Además de todo esto, el barrio, urbanísticamente, es incómodo, las aceras y calzadas están degradadas, siendo un gran problema para las personas en silla de ruedas o carritos de niño, lo que provoca que la infraestructura se convierta en una barrera a tener en cuenta. Por otra parte, la realidad económica y administrativa de las personas son otras de las barreras de gran calado.
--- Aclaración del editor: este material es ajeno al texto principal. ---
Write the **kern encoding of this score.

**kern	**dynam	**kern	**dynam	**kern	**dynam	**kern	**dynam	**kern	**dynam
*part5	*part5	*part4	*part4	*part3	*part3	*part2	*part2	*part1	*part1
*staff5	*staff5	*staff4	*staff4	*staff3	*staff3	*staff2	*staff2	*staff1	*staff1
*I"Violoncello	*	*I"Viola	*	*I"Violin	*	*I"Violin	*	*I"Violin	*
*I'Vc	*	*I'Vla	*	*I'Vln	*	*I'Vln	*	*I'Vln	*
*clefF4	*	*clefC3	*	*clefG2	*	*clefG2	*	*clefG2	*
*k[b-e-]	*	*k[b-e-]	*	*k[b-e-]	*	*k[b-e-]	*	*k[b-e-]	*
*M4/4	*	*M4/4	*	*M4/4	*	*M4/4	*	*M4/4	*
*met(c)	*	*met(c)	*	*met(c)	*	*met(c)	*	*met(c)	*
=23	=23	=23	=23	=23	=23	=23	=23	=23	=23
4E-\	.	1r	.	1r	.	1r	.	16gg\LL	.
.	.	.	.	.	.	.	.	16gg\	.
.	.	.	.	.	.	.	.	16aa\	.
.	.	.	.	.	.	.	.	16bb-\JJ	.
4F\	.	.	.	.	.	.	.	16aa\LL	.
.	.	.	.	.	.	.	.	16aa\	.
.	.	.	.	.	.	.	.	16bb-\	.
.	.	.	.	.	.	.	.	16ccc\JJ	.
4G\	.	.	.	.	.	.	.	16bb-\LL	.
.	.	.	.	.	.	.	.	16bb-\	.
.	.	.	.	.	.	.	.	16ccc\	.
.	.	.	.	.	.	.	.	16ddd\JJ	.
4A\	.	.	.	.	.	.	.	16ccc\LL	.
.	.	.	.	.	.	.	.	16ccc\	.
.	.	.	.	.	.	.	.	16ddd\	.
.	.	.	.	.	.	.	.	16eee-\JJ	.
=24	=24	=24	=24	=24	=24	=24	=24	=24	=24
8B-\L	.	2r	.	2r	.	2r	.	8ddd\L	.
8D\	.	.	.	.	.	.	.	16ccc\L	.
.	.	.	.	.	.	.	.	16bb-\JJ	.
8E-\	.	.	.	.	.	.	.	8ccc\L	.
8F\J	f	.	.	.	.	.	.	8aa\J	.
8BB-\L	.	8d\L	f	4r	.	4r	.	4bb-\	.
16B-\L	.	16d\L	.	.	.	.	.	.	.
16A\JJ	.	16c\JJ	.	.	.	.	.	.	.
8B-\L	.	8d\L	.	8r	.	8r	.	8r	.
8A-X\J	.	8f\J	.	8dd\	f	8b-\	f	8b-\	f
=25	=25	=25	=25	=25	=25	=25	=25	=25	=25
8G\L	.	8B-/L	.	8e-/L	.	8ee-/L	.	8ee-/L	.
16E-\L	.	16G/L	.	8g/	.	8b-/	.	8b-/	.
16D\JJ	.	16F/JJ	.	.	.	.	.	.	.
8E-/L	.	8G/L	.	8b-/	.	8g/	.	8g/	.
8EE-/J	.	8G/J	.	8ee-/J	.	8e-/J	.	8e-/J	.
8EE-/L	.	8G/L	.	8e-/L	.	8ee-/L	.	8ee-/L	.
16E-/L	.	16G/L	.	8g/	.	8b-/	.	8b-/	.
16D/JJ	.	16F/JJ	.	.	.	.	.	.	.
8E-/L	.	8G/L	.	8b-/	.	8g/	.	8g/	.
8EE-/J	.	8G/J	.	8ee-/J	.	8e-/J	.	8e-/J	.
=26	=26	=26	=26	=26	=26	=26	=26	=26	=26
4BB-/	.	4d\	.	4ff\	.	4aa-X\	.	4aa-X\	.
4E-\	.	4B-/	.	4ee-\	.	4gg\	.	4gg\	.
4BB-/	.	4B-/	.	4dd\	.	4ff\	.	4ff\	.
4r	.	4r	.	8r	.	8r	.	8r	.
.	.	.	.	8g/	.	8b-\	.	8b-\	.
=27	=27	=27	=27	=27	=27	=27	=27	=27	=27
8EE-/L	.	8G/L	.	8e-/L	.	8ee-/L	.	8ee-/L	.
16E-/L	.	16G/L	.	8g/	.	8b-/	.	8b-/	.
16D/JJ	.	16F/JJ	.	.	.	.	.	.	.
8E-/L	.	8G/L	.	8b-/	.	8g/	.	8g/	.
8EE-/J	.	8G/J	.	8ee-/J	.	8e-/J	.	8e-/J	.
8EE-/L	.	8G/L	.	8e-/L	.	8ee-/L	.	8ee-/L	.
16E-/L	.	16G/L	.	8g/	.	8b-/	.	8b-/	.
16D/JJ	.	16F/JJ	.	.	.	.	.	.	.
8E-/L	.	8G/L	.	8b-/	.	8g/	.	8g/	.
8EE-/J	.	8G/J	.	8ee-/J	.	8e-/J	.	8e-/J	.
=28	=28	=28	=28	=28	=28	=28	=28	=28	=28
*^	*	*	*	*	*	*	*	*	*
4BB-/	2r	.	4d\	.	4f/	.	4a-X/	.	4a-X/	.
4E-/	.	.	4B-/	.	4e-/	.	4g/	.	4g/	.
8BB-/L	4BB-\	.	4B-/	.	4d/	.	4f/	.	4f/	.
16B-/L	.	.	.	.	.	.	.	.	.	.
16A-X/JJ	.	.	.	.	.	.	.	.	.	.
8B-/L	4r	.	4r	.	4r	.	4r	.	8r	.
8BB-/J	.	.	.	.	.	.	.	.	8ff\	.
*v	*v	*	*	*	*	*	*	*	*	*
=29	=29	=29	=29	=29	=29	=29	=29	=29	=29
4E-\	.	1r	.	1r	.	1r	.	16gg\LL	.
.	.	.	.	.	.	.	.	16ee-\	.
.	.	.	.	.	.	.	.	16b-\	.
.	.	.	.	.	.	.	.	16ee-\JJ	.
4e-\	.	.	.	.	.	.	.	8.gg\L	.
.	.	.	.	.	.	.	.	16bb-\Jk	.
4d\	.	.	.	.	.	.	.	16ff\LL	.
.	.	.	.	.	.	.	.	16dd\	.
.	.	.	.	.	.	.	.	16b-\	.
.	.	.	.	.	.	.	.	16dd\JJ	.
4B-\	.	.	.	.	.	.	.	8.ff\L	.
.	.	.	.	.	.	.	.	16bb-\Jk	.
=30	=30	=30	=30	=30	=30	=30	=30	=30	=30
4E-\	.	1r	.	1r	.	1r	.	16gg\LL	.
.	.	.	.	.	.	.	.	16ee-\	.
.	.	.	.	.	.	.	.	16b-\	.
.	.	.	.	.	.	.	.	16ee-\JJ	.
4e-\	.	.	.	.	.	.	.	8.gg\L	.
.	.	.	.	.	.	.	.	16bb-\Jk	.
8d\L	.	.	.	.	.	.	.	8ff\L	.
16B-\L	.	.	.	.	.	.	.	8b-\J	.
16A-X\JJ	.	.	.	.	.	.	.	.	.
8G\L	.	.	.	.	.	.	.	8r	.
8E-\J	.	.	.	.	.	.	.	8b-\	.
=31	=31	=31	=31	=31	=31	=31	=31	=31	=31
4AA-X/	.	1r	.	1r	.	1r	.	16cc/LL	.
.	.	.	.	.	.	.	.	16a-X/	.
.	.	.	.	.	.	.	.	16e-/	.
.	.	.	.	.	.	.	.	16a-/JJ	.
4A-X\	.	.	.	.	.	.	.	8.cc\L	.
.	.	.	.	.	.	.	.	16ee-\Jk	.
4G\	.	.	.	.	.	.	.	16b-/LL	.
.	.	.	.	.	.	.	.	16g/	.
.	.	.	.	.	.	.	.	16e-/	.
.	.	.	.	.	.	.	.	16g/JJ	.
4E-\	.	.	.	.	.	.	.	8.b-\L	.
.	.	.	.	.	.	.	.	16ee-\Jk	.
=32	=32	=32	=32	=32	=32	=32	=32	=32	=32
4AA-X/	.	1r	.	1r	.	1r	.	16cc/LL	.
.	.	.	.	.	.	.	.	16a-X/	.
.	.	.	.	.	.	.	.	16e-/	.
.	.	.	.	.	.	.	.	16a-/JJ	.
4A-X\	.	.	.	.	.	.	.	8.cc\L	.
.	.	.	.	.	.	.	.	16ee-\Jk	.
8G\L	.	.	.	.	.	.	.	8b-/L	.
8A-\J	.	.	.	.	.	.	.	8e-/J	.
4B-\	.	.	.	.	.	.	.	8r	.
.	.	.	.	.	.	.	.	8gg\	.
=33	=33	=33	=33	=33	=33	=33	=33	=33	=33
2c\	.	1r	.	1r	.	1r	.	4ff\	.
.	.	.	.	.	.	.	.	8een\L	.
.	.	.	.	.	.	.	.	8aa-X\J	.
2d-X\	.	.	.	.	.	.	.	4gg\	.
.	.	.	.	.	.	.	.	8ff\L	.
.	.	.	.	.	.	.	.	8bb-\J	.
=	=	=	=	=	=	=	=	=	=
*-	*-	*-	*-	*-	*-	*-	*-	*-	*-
Muchas de ellas carecen permisos de residencia lo que provoca que a la vista de la institución no existan y no tengan ningún derecho social. Además, teniendo en cuenta que muchas de estas mujeres tienen que mantener a la familia con una situación económica muy delicada, el espacio público para ellas es algo que queda en un segundo plano porque su actividad se centra o en las tareas de cuidado o en el trabajo. Por eso la situación vital de estas mujeres se convierte en un elemento central a tener en cuenta en el problema; saber qué necesidades necesitan cubrir, qué elementos de su vida privada les impide salir, qué costumbres culturales tienen que las hace pasar más tiempo en casa o fuera del barrio, son preguntas que hay que plantear. En definitiva, la opinión común es que es necesario preguntarles a ellas directamente, a las protagonistas, preguntar sin miedo en un ambiente cómodo para ellas sobre lo que quieren y lo que necesitan. Eso aportaría mucha luz al reto.

En conclusión, el debate transcurrió de forma muy armónica, obteniendo una perspectiva muy concreta de cuál es el problema y aunque no se llegó a una decisión como tal, si pudimos construir entre todas un mapa de por dónde anda la solución al reto. La idea final que todas nos llevamos en mente fue que el uso desigual del espacio público de este barrio es un claro reflejo de la realidad del barrio, marcado por la desigualdad y la exclusión social.